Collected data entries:
------------------------
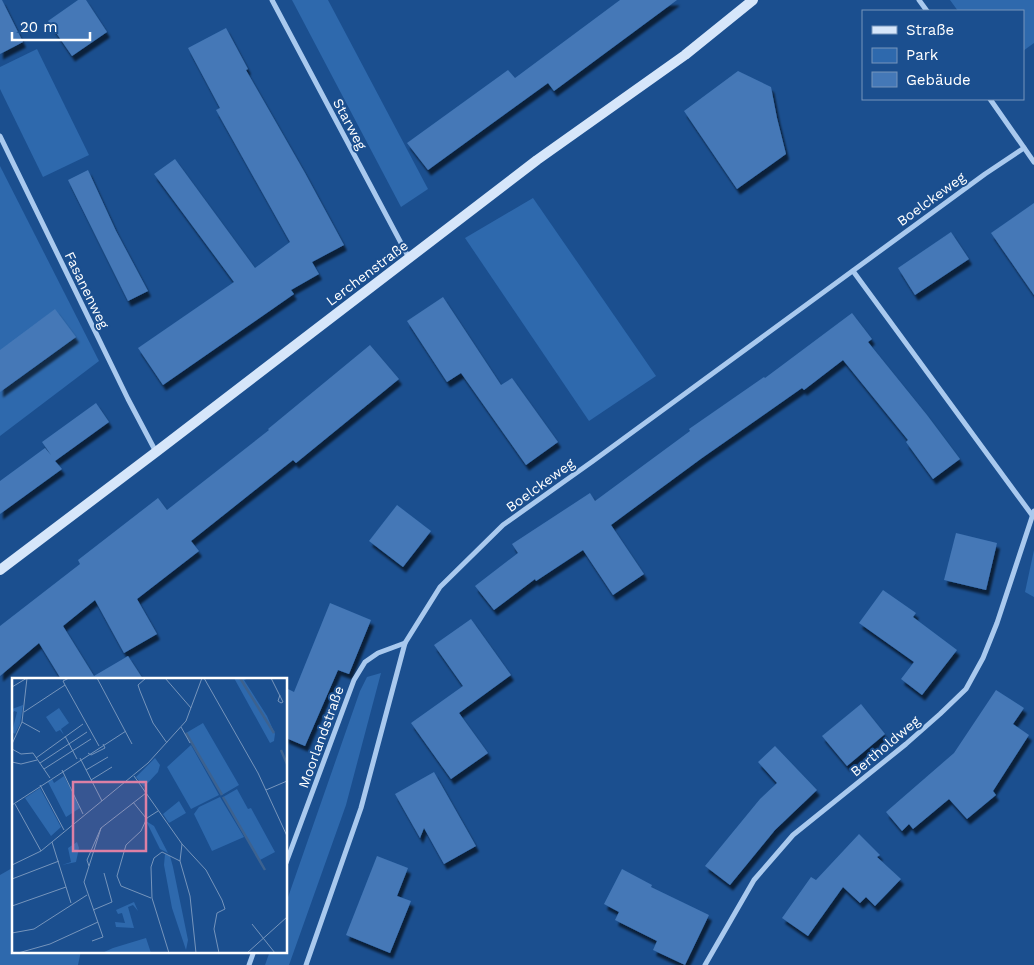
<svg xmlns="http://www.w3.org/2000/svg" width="1034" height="965" font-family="'Work Sans',sans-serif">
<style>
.green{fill:#2e69ad}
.building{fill:#4478b7;filter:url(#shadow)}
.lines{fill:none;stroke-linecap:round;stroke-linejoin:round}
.street{stroke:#a9c9ee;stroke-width:5}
.secondary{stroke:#d6e6fa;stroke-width:10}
.labels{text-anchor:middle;stroke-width:4;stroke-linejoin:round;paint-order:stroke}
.street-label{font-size:14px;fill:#fff;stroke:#1b4f8f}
.inset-river{fill:none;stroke:#3c6290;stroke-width:2.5}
.inset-road{fill:none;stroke:#7695bc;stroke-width:1}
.view{fill:#dd80a5;fill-opacity:0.15;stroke:#dd80a5;stroke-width:2.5}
.inset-edge{fill:none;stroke:#fff;stroke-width:2.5}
</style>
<defs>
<filter id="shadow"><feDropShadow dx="3" dy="5.5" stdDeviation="1" flood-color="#0009"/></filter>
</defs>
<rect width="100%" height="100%" fill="#1b4f8f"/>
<!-- green -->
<g class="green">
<polygon points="292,0 328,0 428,189 401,207"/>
<polygon points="950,0 1034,0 1034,43 1023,51 1023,11 958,11"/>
<polygon points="37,49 89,155 43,177 0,89 0,67"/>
<polygon points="0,166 99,361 0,436"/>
<polygon points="533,198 656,376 589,421 465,238"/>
<polygon points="1034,550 1034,597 1025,592"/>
<polygon points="381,673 346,805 289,965 265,965 270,951 286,951 286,903 360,691 367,677"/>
<polygon points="14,867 14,951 81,951 78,965 0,965 0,875"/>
</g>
<!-- building -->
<g class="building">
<polygon points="0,0 2,0 23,42 0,54"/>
<polygon points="78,0 86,0 107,32 72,56 48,21"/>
<polygon points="620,0 677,0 554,91 548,83 428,170 407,143 508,70 515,78"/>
<polygon points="226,28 248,69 246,70 305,173 344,245 312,262 319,274 291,290 294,294 163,385 138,348 234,282 154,174 175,159 255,268 290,242 216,110 220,108 188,48"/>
<polygon points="738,71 771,87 777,118 786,154 737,189 684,111"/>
<polygon points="88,170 116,231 148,291 128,301 68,180"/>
<polygon points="1034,203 1034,295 991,233"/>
<polygon points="951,232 969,259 915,295 898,268"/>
<polygon points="443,297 501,385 512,378 558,442 526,465 461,373 447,382 407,321"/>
<polygon points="55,309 76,337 0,392 0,350"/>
<polygon points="852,313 872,339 868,342 927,415 960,459 933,479 906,442 908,440 843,360 804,390 802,388 702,458 611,525 644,574 613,595 583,550 536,581 535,579 494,610 475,586 518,553 512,544 590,493 595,501 690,431 689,429 764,377 765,378"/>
<polygon points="370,345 399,379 296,463 293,460 191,541 199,551 137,599 157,634 124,653 95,600 63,626 94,676 128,656 143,679 61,679 39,643 0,676 0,626 80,564 78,560 158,498 167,510 269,430 268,429"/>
<polygon points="96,403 109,422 55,461 62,469 0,514 0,481 45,448 51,455 42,442"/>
<polygon points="397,505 431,531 403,567 369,541"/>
<polygon points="956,533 997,543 986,590 944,580"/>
<polygon points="883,590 916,613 913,617 957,650 922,695 901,679 914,662 859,623"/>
<polygon points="330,603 371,620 349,674 338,670 305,746 286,738 286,688 294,692"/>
<polygon points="471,619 511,675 459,713 488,753 451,779 411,723 463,686 434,645"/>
<polygon points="996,690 1024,708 1013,724 1029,735 993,791 996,795 967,819 949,799 913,829 909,824 902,831 886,812 954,753"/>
<polygon points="861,704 885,734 847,766 822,736"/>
<polygon points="775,746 817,790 775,830 730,885 705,866 760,799 777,783 758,762"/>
<polygon points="434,772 476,846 444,864 424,828 420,838 395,794"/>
<polygon points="859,834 880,855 877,857 901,879 875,906 866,897 860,903 843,887 808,936 782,918 811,877 816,880"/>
<polygon points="377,856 408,868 397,896 411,901 390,953 346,935"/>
<polygon points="622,869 652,885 651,887 709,915 685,965 653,950 657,941 615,920 619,912 604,904"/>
</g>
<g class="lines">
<!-- street -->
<g class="street">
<polyline points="272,0 409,258"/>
<polyline points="919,0 927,11"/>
<polyline points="990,99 1034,162"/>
<polyline points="0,136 128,399 156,452"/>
<polyline points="853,271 1032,515"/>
<polyline points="286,863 354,680 365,662 378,653 405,643"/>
<polyline points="249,965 254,951"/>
<polyline points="306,965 361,808 405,643 440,587 503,525 593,461 985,174 1024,148"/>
<polyline points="705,965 754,880 793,835 906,744 940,714 966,689 983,658 997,623 1034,511"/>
</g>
<!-- secondary -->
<polyline class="secondary" points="0,570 156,452 537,160 685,55 753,0"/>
</g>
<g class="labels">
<!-- street labels -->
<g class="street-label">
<text transform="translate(350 124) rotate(62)" y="5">Starweg</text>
<text transform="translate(931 199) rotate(-36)" y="5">Boelckeweg</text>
<text transform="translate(367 273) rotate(-37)" y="5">Lerchenstraße</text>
<text transform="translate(87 290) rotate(64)" y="5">Fasanenweg</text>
<text transform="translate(540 485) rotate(-36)" y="5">Boelckeweg</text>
<text transform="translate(321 737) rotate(-70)" y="5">Moorlandstraße</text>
<text transform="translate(885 746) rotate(-40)" y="5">Bertholdweg</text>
</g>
</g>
<!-- overview -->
<g transform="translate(12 678)">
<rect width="275" height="275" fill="#1b4f8f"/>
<path d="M222,0H237L232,2L255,38L263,56L262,63L258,65ZM11,27L8,46L3,56L0,54L5,34L2,33L0,36V31ZM47,30L57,45L49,51L52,57L48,52L44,54L34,39ZM191,45L227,107L210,117L174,55ZM179,67L207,117L179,131L155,89ZM143,80L148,87L146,94L132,109L124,99ZM52,98L68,130L54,139L36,104L40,101L42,105ZM28,110L49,149L39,158L13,120ZM225,111L236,131L239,130L263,174L248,182L211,119ZM208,119L232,159L200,173L182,136L187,129ZM167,123L174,135L157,145L151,136ZM134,143L142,148L156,175L148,171ZM65,164L67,170L64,184L50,187L59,184L56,170ZM153,176L158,178L161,189L176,262L174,272L160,230L152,187ZM122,224L126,233L121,227L116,229L122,250L104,249L103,244L113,245L110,235L106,236L104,232ZM134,260L139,275H90L101,270Z" fill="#2e69ad"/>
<path class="inset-river" d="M228,0L262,55M174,55L210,117M269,72L275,86M211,119L253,192"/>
<path class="inset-road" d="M57,0L51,3L53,7L87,68M85,0L120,66M134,0L126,7L128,13L141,45L155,65M153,0L179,30M192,0L246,95L275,158M259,0L271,24L269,25L266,23L268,17M0,9L15,0M12,34L53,7M10,44L28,54M169,49L178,65M53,58L65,81M0,66L10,44L15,0M0,71L9,76L21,75L38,100M76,75L79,77L93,70L91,66M24,80L71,46M68,80L90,123M0,84L9,86L25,82M28,85L75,54M32,91L79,61M50,92L71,136M74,92L96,79M122,98L170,166L194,192L210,222L213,231L205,235L202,251L207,275M79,102L100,89M28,107L52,152M254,112L275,103M121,124L134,140M3,126L29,173M0,127L114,53M40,164L59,225M170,166L168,183L178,218L184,275M0,187L29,173L136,85L174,43L190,0M77,188L75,182L89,150M0,201L47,183M139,220L109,208L105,198L114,167L129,153L135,140L146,133M0,228L54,209M81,232L100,224L92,195M240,246L263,275M0,255L22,251L75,217M80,263L91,259L72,204L89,150L134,115M6,275L38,266L86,244M157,275L140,220L139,189L142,180L150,174L168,183M235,275L275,239"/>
<path class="view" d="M61,104H134V173H61Z"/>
<rect width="275" height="275" class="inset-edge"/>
</g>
<!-- legend -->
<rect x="862" y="10" width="162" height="90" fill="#1b4f8f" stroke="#7695bc"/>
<rect x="872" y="26" width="25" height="8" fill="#d6e6fa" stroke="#7695bc"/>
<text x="906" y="35" font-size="15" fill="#ffffff">Straße</text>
<rect x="872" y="48" width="25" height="15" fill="#2e69ad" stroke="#7695bc"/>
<text x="906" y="60" font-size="15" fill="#ffffff">Park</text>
<rect x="872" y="72" width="25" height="15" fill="#4478b7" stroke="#7695bc"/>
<text x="906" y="85" font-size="15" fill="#ffffff">Gebäude</text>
<!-- scale -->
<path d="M12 32v8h78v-8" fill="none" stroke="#ffffff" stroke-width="2.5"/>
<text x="20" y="32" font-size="15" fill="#ffffff" stroke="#1b4f8f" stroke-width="4" paint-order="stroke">20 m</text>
</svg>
------------------------
TASK REQUIREMENTS: Copy all lines of the records that have the string "filter" in them.

RESPONSE TO THIS EXERCISE:
.building{fill:#4478b7;filter:url(#shadow)}
<filter id="shadow"><feDropShadow dx="3" dy="5.5" stdDeviation="1" flood-color="#0009"/></filter>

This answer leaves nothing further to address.